My grandma is 87 and has a hard time remembering things. She forgets what she did last night and what her neighbor’s name is. She forgets where I live and what I do for work and how old I am (yesterday she asked if I was 25 and I said yep. Who am I to correct her?.
Alzheimer’s is a thief and causes her to forget a lot of things. I’m sure some day instead of asking where I live she’ll ask me who I am and what my name is. But she has yet to forget how to take care of her plants.
In the corner of her apartment are four of the happiest plants I’ve ever seen. Each of them buoyant and resilient and varying shades of green.

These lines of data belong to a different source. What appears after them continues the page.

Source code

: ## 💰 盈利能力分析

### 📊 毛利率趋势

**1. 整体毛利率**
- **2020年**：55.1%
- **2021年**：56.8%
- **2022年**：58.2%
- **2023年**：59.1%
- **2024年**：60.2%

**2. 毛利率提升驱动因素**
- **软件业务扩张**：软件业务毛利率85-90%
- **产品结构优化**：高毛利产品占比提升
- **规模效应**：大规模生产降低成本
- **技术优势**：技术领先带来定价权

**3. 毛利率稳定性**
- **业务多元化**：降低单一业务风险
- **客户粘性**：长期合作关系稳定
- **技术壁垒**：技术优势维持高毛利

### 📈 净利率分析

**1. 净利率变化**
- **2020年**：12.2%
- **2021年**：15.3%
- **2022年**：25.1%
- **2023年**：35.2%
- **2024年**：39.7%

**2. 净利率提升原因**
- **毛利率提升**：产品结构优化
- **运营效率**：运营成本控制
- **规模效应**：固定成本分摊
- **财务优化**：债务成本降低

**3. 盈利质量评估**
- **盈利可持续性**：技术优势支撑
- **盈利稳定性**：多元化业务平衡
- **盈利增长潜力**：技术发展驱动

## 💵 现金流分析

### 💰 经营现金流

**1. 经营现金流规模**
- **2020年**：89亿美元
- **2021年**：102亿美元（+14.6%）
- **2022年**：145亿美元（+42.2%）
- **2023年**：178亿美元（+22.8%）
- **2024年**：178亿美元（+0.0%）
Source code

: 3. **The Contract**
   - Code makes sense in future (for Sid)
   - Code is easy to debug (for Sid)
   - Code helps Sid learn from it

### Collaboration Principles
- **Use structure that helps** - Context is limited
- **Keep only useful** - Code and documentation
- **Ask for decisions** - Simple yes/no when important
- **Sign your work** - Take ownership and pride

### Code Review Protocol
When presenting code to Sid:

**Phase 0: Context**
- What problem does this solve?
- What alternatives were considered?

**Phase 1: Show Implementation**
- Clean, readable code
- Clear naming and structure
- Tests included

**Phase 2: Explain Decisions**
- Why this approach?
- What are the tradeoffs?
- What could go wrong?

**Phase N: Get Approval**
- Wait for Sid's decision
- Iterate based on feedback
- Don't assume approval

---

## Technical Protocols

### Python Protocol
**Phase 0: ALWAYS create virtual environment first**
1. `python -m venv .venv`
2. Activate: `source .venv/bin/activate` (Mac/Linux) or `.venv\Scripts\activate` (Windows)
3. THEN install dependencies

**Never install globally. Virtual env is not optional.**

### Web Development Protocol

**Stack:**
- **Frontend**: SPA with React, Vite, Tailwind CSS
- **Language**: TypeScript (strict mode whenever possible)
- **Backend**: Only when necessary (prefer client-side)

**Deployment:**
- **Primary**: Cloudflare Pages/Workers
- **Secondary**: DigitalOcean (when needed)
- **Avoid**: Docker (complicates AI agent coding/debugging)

One of them is passed down from my great-great Italian grandmother. One I gave her for Christmas four or five years ago.
The green thumb gene skipped me, however. I’ve been staring at my fiddle leaf fig’s drooping, dropping leaves for months now, wondering what I’m doing wrong. If I mentioned it to my mom, she would instruct me to pack up the 6 foot plant and drive it over to my grandma’s for some tender love and care.
I’ve been stewing over my grandma’s love for plants since she fell while trying to turn her clock for Daylight Savings two months ago. She hit her head, broke a few bones, was hospitalized and then transferred to a transitional care facility while she healed. For any person, this is an ordeal, but for an older person, it is life-halting. I listened as my mom and her siblings talked a lot about their worries—whether or not she’d make it through or if she’d need significantly more nursing care or if she’d ever go back to the way she was. Simply put, my mom wondered if my grandma’s chapter of living independently may be coming to an end. She was in agonizing pain, forgetful, and confused.

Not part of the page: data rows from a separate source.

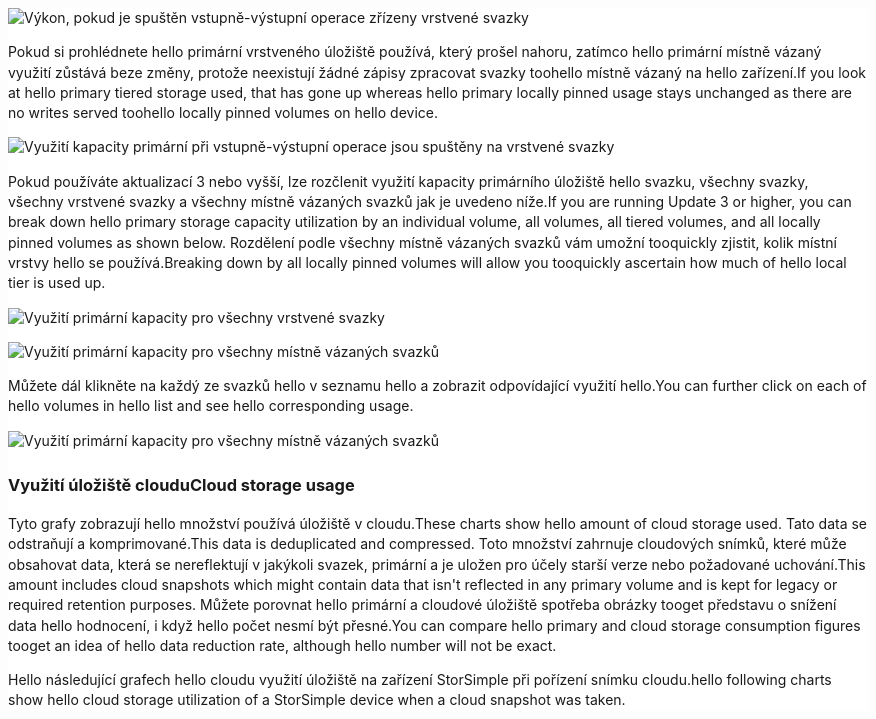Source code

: ![Výkon, pokud je spuštěn vstupně-výstupní operace zřízeny vrstvené svazky](./media/storsimple-8000-monitor-device/device-io-from-initiator.png)

<span data-ttu-id="072f3-143">Pokud si prohlédnete hello primární vrstveného úložiště používá, který prošel nahoru, zatímco hello primární místně vázaný využití zůstává beze změny, protože neexistují žádné zápisy zpracovat svazky toohello místně vázaný na hello zařízení.</span><span class="sxs-lookup"><span data-stu-id="072f3-143">If you look at hello primary tiered storage used, that has gone up whereas hello primary locally pinned usage stays unchanged as there are no writes served toohello locally pinned volumes on hello device.</span></span>

![Využití kapacity primární při vstupně-výstupní operace jsou spuštěny na vrstvené svazky](./media/storsimple-8000-monitor-device/device-primary-storage-io-from-initiator.png)

<span data-ttu-id="072f3-145">Pokud používáte aktualizací 3 nebo vyšší, lze rozčlenit využití kapacity primárního úložiště hello svazku, všechny svazky, všechny vrstvené svazky a všechny místně vázaných svazků jak je uvedeno níže.</span><span class="sxs-lookup"><span data-stu-id="072f3-145">If you are running Update 3 or higher, you can break down hello primary storage capacity utilization by an individual volume, all volumes, all tiered volumes, and all locally pinned volumes as shown below.</span></span> <span data-ttu-id="072f3-146">Rozdělení podle všechny místně vázaných svazků vám umožní tooquickly zjistit, kolik místní vrstvy hello se používá.</span><span class="sxs-lookup"><span data-stu-id="072f3-146">Breaking down by all locally pinned volumes will allow you tooquickly ascertain how much of hello local tier is used up.</span></span>

![Využití primární kapacity pro všechny vrstvené svazky](./media/storsimple-8000-monitor-device/monitor-usage3.png)

![Využití primární kapacity pro všechny místně vázaných svazků](./media/storsimple-8000-monitor-device/monitor-usage4.png)

<span data-ttu-id="072f3-149">Můžete dál klikněte na každý ze svazků hello v seznamu hello a zobrazit odpovídající využití hello.</span><span class="sxs-lookup"><span data-stu-id="072f3-149">You can further click on each of hello volumes in hello list and see hello corresponding usage.</span></span>

![Využití primární kapacity pro všechny místně vázaných svazků](./media/storsimple-8000-monitor-device/device-primary-storage-usage-by-volume.png)

### <a name="cloud-storage-usage"></a><span data-ttu-id="072f3-151">Využití úložiště cloudu</span><span class="sxs-lookup"><span data-stu-id="072f3-151">Cloud storage usage</span></span>
<span data-ttu-id="072f3-152">Tyto grafy zobrazují hello množství používá úložiště v cloudu.</span><span class="sxs-lookup"><span data-stu-id="072f3-152">These charts show hello amount of cloud storage used.</span></span> <span data-ttu-id="072f3-153">Tato data se odstraňují a komprimované.</span><span class="sxs-lookup"><span data-stu-id="072f3-153">This data is deduplicated and compressed.</span></span> <span data-ttu-id="072f3-154">Toto množství zahrnuje cloudových snímků, které může obsahovat data, která se nereflektují v jakýkoli svazek, primární a je uložen pro účely starší verze nebo požadované uchování.</span><span class="sxs-lookup"><span data-stu-id="072f3-154">This amount includes cloud snapshots which might contain data that isn't reflected in any primary volume and is kept for legacy or required retention purposes.</span></span> <span data-ttu-id="072f3-155">Můžete porovnat hello primární a cloudové úložiště spotřeba obrázky tooget představu o snížení data hello hodnocení, i když hello počet nesmí být přesné.</span><span class="sxs-lookup"><span data-stu-id="072f3-155">You can compare hello primary and cloud storage consumption figures tooget an idea of hello data reduction rate, although hello number will not be exact.</span></span>

<span data-ttu-id="072f3-156">Hello následující grafech hello cloudu využití úložiště na zařízení StorSimple při pořízení snímku cloudu.</span><span class="sxs-lookup"><span data-stu-id="072f3-156">hello following charts show hello cloud storage utilization of a StorSimple device when a cloud snapshot was taken.</span></span>
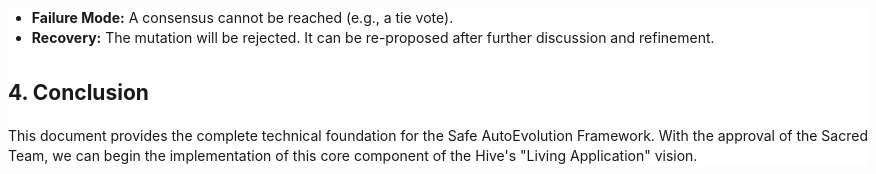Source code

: - **Failure Mode:** A consensus cannot be reached (e.g., a tie vote).
- **Recovery:** The mutation will be rejected. It can be re-proposed after further discussion and refinement.

## 4. Conclusion

This document provides the complete technical foundation for the Safe AutoEvolution Framework. With the approval of the Sacred Team, we can begin the implementation of this core component of the Hive's "Living Application" vision.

But I held on to a quiet hope when my mom brought my grandma an African Violet to her dismal hospital room. Once that plant was placed on the window sill, you could happen upon my grandma in the worst state imaginable, but if you interrupted her misery to marvel at the plant, she’d pause and tell you a story about it. She’d recall tiny insignificant details and who gave it to her. And she’d smile.

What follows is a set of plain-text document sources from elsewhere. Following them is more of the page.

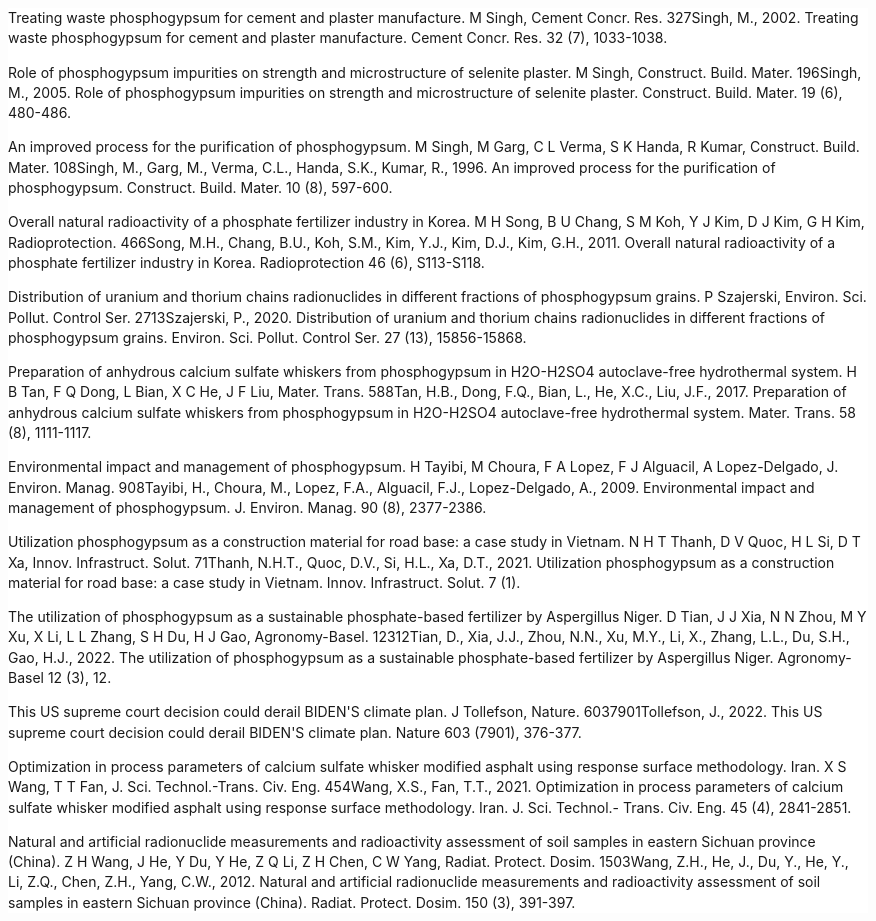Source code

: Treating waste phosphogypsum for cement and plaster manufacture. M Singh, Cement Concr. Res. 327Singh, M., 2002. Treating waste phosphogypsum for cement and plaster manufacture. Cement Concr. Res. 32 (7), 1033-1038.

Role of phosphogypsum impurities on strength and microstructure of selenite plaster. M Singh, Construct. Build. Mater. 196Singh, M., 2005. Role of phosphogypsum impurities on strength and microstructure of selenite plaster. Construct. Build. Mater. 19 (6), 480-486.

An improved process for the purification of phosphogypsum. M Singh, M Garg, C L Verma, S K Handa, R Kumar, Construct. Build. Mater. 108Singh, M., Garg, M., Verma, C.L., Handa, S.K., Kumar, R., 1996. An improved process for the purification of phosphogypsum. Construct. Build. Mater. 10 (8), 597-600.

Overall natural radioactivity of a phosphate fertilizer industry in Korea. M H Song, B U Chang, S M Koh, Y J Kim, D J Kim, G H Kim, Radioprotection. 466Song, M.H., Chang, B.U., Koh, S.M., Kim, Y.J., Kim, D.J., Kim, G.H., 2011. Overall natural radioactivity of a phosphate fertilizer industry in Korea. Radioprotection 46 (6), S113-S118.

Distribution of uranium and thorium chains radionuclides in different fractions of phosphogypsum grains. P Szajerski, Environ. Sci. Pollut. Control Ser. 2713Szajerski, P., 2020. Distribution of uranium and thorium chains radionuclides in different fractions of phosphogypsum grains. Environ. Sci. Pollut. Control Ser. 27 (13), 15856-15868.

Preparation of anhydrous calcium sulfate whiskers from phosphogypsum in H2O-H2SO4 autoclave-free hydrothermal system. H B Tan, F Q Dong, L Bian, X C He, J F Liu, Mater. Trans. 588Tan, H.B., Dong, F.Q., Bian, L., He, X.C., Liu, J.F., 2017. Preparation of anhydrous calcium sulfate whiskers from phosphogypsum in H2O-H2SO4 autoclave-free hydrothermal system. Mater. Trans. 58 (8), 1111-1117.

Environmental impact and management of phosphogypsum. H Tayibi, M Choura, F A Lopez, F J Alguacil, A Lopez-Delgado, J. Environ. Manag. 908Tayibi, H., Choura, M., Lopez, F.A., Alguacil, F.J., Lopez-Delgado, A., 2009. Environmental impact and management of phosphogypsum. J. Environ. Manag. 90 (8), 2377-2386.

Utilization phosphogypsum as a construction material for road base: a case study in Vietnam. N H T Thanh, D V Quoc, H L Si, D T Xa, Innov. Infrastruct. Solut. 71Thanh, N.H.T., Quoc, D.V., Si, H.L., Xa, D.T., 2021. Utilization phosphogypsum as a construction material for road base: a case study in Vietnam. Innov. Infrastruct. Solut. 7 (1).

The utilization of phosphogypsum as a sustainable phosphate-based fertilizer by Aspergillus Niger. D Tian, J J Xia, N N Zhou, M Y Xu, X Li, L L Zhang, S H Du, H J Gao, Agronomy-Basel. 12312Tian, D., Xia, J.J., Zhou, N.N., Xu, M.Y., Li, X., Zhang, L.L., Du, S.H., Gao, H.J., 2022. The utilization of phosphogypsum as a sustainable phosphate-based fertilizer by Aspergillus Niger. Agronomy-Basel 12 (3), 12.

This US supreme court decision could derail BIDEN'S climate plan. J Tollefson, Nature. 6037901Tollefson, J., 2022. This US supreme court decision could derail BIDEN'S climate plan. Nature 603 (7901), 376-377.

Optimization in process parameters of calcium sulfate whisker modified asphalt using response surface methodology. Iran. X S Wang, T T Fan, J. Sci. Technol.-Trans. Civ. Eng. 454Wang, X.S., Fan, T.T., 2021. Optimization in process parameters of calcium sulfate whisker modified asphalt using response surface methodology. Iran. J. Sci. Technol.- Trans. Civ. Eng. 45 (4), 2841-2851.

Natural and artificial radionuclide measurements and radioactivity assessment of soil samples in eastern Sichuan province (China). Z H Wang, J He, Y Du, Y He, Z Q Li, Z H Chen, C W Yang, Radiat. Protect. Dosim. 1503Wang, Z.H., He, J., Du, Y., He, Y., Li, Z.Q., Chen, Z.H., Yang, C.W., 2012. Natural and artificial radionuclide measurements and radioactivity assessment of soil samples in eastern Sichuan province (China). Radiat. Protect. Dosim. 150 (3), 391-397.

My grandma’s back home in her apartment now, the one with the thriving plant corner. She isn’t quite back to herself, and there are a lot of hurdles to clear. But during a recent visit, she told me she wanted to cut a piece off of the plant that lives in the lobby of her building so she could add to her collection. I smiled at the thought of my grandma sneaking down to the lobby with a pair of scissors and smuggling it back to her apartment.
As it is New Years Day, I thought it fitting to reflect on the importance of cultivating things in your life that do nothing for you but bring you pure, unadulterated joy. Things far away from LinkedIn and job titles and salaries. Things that bring you back to yourself, whatever they may be.
Because eventually, I will age, and so will you. I hope you and I both have a love like my grandma’s to see us through.
A few things for you to click on and enjoy:
I just finished Nickel Boys by Colson Whitehead in advance of the forthcoming movie. I keep hearing that it’s amazing and am foaming at the mouth to see it (is this gross to say?). The book was the best one I’ve read all year, which feels like an understatement. Powerful and moving.
Tyler the Creator rapped on a Kendrick beat. The video made me nostalgic for the Oldie / Odd Future days circa 2012.
Happy New Year to your sweet Grandma 💫♥️ I want to see an Oceans 11 type heist movie about her stealing a plant cutting from her lobby. Thank you for sharing, Erin!